Journal of Medical Ethics
- Discipline: Medical ethics
- Language: English
- Edited by: Brian D. Earp, Lucy Frith, Arianne Shahvisi

Publication details
- History: 1975–present
- Publisher: BMJ Group for the Institute of Medical Ethics and BMJ
- Frequency: Monthly
- Impact factor: 4.4 (2025)

Standard abbreviations
- ISO 4: J. Med. Ethics

Indexing
- ISSN: 0306-6800 (print) 1473-4257 (web)
- OCLC no.: 1838186

Links
- Journal homepage; Online access; Online archive;

= Journal of Medical Ethics =

The Journal of Medical Ethics (JME) is a monthly peer-reviewed academic journal covering the field of bioethics that was established in 1975. It is owned by the Institute of Medical Ethics and BMJ and published by BMJ. According to the Journal Citation Reports, the journal has a 2024 impact factor of 3.4.

==Editors-in-chief==
The editors-in-chief are Brian D. Earp (National University of Singapore), Lucy Frith (University of Manchester) and Arianne Shahvisi (Brighton and Sussex Medical School).

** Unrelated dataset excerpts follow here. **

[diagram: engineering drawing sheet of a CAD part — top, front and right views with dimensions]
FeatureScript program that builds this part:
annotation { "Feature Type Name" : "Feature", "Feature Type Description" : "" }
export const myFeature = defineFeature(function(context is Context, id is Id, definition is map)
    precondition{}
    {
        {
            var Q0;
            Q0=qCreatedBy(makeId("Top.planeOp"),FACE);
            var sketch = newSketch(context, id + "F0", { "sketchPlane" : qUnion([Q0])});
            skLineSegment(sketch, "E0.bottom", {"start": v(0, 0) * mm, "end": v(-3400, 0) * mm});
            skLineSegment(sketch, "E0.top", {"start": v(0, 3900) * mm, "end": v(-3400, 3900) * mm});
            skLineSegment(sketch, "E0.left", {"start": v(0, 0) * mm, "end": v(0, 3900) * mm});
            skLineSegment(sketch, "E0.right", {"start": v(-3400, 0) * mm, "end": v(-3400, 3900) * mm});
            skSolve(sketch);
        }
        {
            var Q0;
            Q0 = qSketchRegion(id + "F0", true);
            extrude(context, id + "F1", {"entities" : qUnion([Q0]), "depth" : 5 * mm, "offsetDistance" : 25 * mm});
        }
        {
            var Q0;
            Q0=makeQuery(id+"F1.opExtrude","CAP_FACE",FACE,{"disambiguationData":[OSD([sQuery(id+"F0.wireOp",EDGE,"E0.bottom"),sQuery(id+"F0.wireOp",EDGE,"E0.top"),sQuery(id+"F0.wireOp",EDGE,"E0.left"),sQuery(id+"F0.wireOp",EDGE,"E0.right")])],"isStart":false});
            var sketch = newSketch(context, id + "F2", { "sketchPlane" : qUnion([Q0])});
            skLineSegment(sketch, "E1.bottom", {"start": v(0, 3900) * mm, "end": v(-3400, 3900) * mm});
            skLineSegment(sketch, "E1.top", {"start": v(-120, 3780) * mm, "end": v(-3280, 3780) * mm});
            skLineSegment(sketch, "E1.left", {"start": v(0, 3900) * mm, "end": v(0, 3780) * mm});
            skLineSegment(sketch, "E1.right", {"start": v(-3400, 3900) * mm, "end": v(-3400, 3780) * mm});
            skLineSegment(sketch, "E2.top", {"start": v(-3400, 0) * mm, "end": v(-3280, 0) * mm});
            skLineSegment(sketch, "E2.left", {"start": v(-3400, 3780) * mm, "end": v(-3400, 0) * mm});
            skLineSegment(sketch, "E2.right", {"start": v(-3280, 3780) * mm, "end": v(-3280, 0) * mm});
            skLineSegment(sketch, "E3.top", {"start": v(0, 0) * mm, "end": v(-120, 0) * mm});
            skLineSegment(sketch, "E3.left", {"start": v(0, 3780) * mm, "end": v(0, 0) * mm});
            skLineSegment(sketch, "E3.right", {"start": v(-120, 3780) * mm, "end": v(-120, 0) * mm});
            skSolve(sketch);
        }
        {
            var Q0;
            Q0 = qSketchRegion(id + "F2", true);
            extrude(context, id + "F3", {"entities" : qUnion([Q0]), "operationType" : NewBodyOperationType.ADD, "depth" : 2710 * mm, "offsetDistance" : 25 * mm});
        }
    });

Previous editors have been: John McMillan (University of Otago) (2018-2025), Julian Savulescu (University of Oxford and National University of Singapore) (2011–2018 and 2001–2004), Søren Holm (Cardiff University) and John Harris (University of Manchester, (jointly, 2004–2011), Raanan Gillon (Imperial College London, 1980–2001), and Alastair Campbell (University of Edinburgh, 1975–1980, founding editor).